Health Alert: Strollin' Colon Part 2

BRIDGEPORT, W.Va. (WDTV) -- Last week we discussed on Health Alert that March is National Colon Cancer Awareness Month and that UHC has an inflatable colon exhibit on March 8 and 9. Now, we are going to discuss colon cancer signs, risks and options.

Joining us is Victor Singzon, M.D., UHC Family Medicine and faculty, to talk about colon cancer and the special exhibit that will be at UHC on March 8 and 9.

Question: So doctor, let’s get started by asking who is at risk for colon cancer?

Answer: Everyone is at risk for colon cancer. Your risk increases as you age. Regular colon cancer testing saves lives!

Your risk increases if:
• You are age 50 years or older
• Polyps have been found in your colon before
• You have had cancer in the past
• A parent, sibling, or child has had colon cancer
• You smoke
• You have Ulcerative Colitis, Crohn’s Disease, or Lynch Syndrome

Question: Tell us, what are the signs of colon cancer?

Answer: Let me preface that signs could include (however the following signs are not always the case):

• Blood in your stool (bright red or very dark)
• Stool is thinner than usual
• Feeling that the bowl does not empty completely
• Diarrhea or constipation
• Feeling more tired than usual
• Losing weight for no reason
• Nausea and vomiting
• Frequent gas pains, cramping, or feeling full or bloated

Question: How can one lower their risk of colon cancer?

• Eat a healthy diet
• Exercise
• Lose or maintain a healthy weight
• Limit alcohol
• Do not smoke
• Get tested for colon cancer


Question: So what are the testing options?
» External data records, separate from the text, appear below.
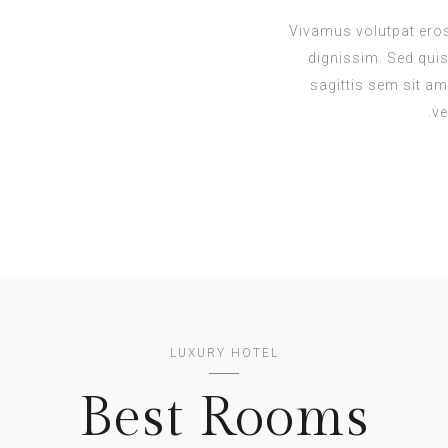
Vivamus volutpat eros 
dignissim. Sed quis 
sagittis sem sit am
ve
LUXURY HOTEL
Best Rooms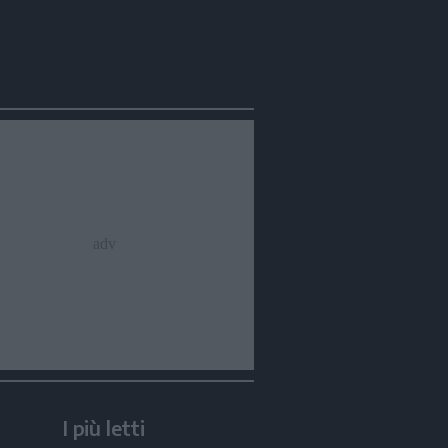
I più letti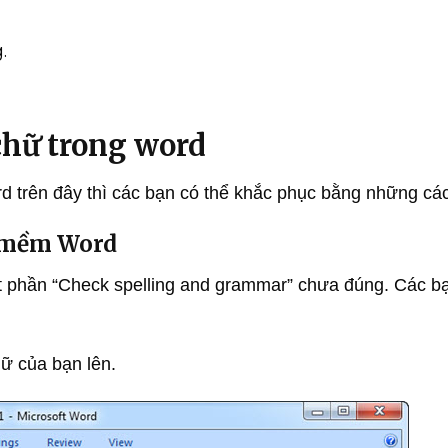
.
chữ trong word
d trên đây thì các bạn có thể khắc phục bằng những cá
n mềm Word
đặt phần “Check spelling and grammar” chưa đúng. Các b
hữ của bạn lên.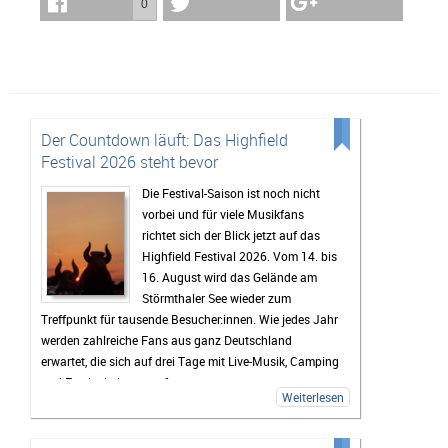
0
Der Countdown läuft: Das Highfield
Festival 2026 steht bevor
Die Festival-Saison ist noch nicht
vorbei und für viele Musikfans
richtet sich der Blick jetzt auf das
Highfield Festival 2026. Vom 14. bis
16. August wird das Gelände am
Störmthaler See wieder zum
Treffpunkt für tausende Besucher:innen. Wie jedes Jahr
werden zahlreiche Fans aus ganz Deutschland
erwartet, die sich auf drei Tage mit Live-Musik, Camping
und Festivalstimmung freuen.
Weiterlesen
Das Highfield gehört seit Jahren zu den bekanntesten
Festivals Deutschlands. Besonders die Mischung aus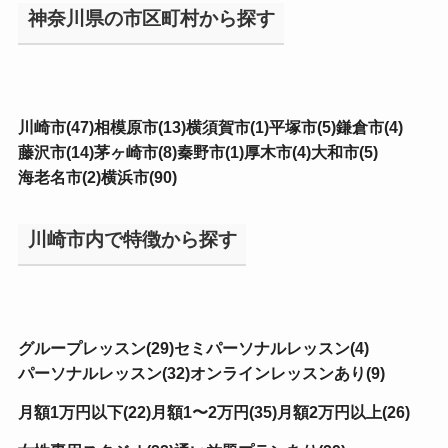
神奈川県の市区町村から探す
川崎市(47)
相模原市(13)
横須賀市(1)
平塚市(5)
鎌倉市(4)
藤沢市(14)
茅ヶ崎市(8)
秦野市(1)
厚木市(4)
大和市(5)
海老名市(2)
横浜市(90)
川崎市内で特徴から探す
グループレッスン(29)
セミパーソナルレッスン(4)
パーソナルレッスン(32)
オンラインレッスンあり(9)
月額1万円以下(22)
月額1〜2万円(35)
月額2万円以上(26)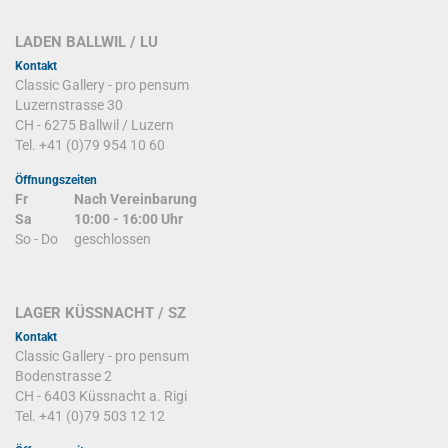
LADEN BALLWIL / LU
Kontakt
Classic Gallery - pro pensum
Luzernstrasse 30
CH - 6275 Ballwil / Luzern
Tel. +41 (0)79 954 10 60
Öffnungszeiten
Fr
Nach Vereinbarung
Sa
10:00 - 16:00 Uhr
So - Do
geschlossen
LAGER KÜSSNACHT / SZ
Kontakt
Classic Gallery - pro pensum
Bodenstrasse 2
CH - 6403 Küssnacht a. Rigi
Tel. +41 (0)79 503 12 12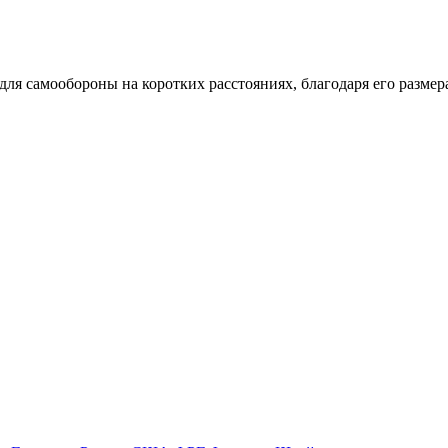
ля самообороны на коротких расстояниях, благодаря его размера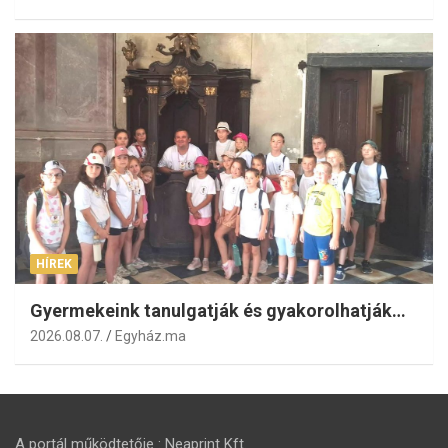
HÍREK
Gyermekeink tanulgatják és gyakorolhatják…
2026.08.07.
Egyház.ma
A portál működtetője : Neaprint Kft.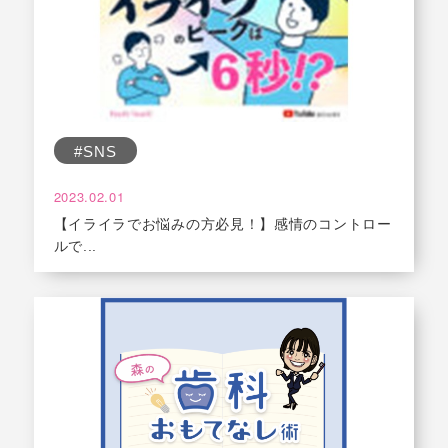
#SNS
2023.02.01
【イライラでお悩みの方必見！】感情のコントロー
ルで...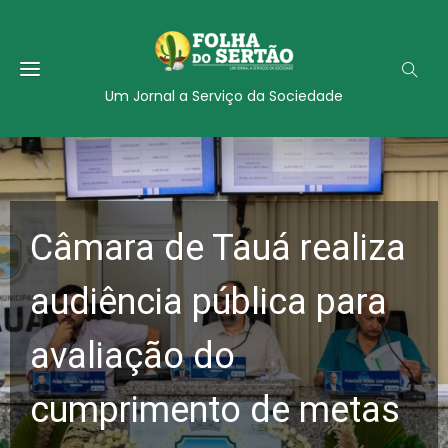
Um Jornal a Serviço da Sociedade
Câmara de Tauá realiza
audiência pública para
avaliação do
cumprimento de metas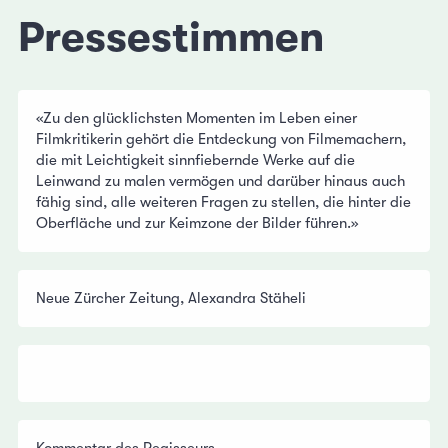
Pressestimmen
«Zu den glücklichsten Momenten im Leben einer
Filmkritikerin gehört die Entdeckung von Filmemachern,
die mit Leichtigkeit sinnfiebernde Werke auf die
Leinwand zu malen vermögen und darüber hinaus auch
fähig sind, alle weiteren Fragen zu stellen, die hinter die
Oberfläche und zur Keimzone der Bilder führen.»
Neue Zürcher Zeitung, Alexandra Stäheli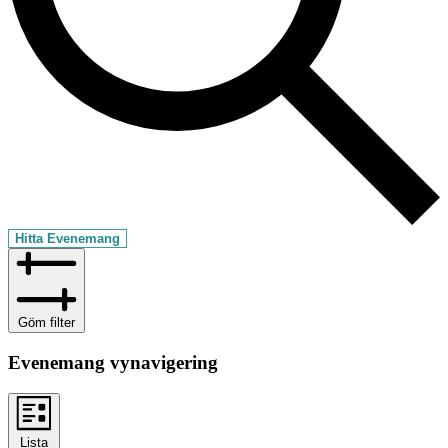
Hitta Evenemang
Göm filter
Evenemang vynavigering
Lista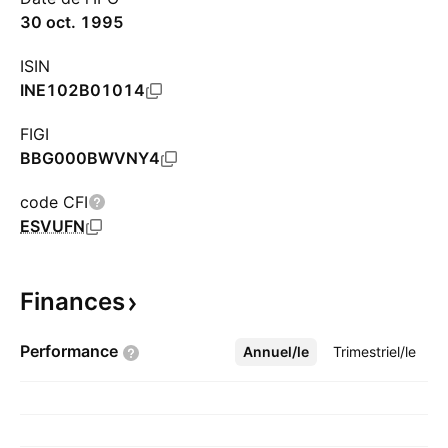
30 oct. 1995
ISIN
INE102B01014
FIGI
BBG000BWVNY4
code CFI
ESVUFN
Finances
Performance
Annuel/le
Plus
Trimestriel/le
Answer: It is important to get tested even when you feel healthy.

You do have testing options:
• Fecal Immunochemical Test—(Often referred to as the FIT test)—This is a take-home test completed once a year. The test looks for blood in the stool which may be a sign of cancer. There are no diet or medication restrictions with this test. A positive FIT test must be followed up with a colonoscopy.
• FIT-DNA Test—This is a stool test mailed to you and done at home. This test is sent to a lab to check for cancer cells. It is done once every three years. With the FIT-DNA test, there are no diet or medication restrictions. A positive FIT-DNA test must be followed up with a colonoscopy.
• Colonoscopy—This is probably the most common and familiar. A colonoscopy uses a long lighted tube to look inside the entire colon for polyps and cancer. Polyps can be removed at the test. A colonoscopy is done at the hospital. Bowel cleansing and diet and medication restrictions are necessary. If no precancer polyps or cancer are found, the test is done every 10 years.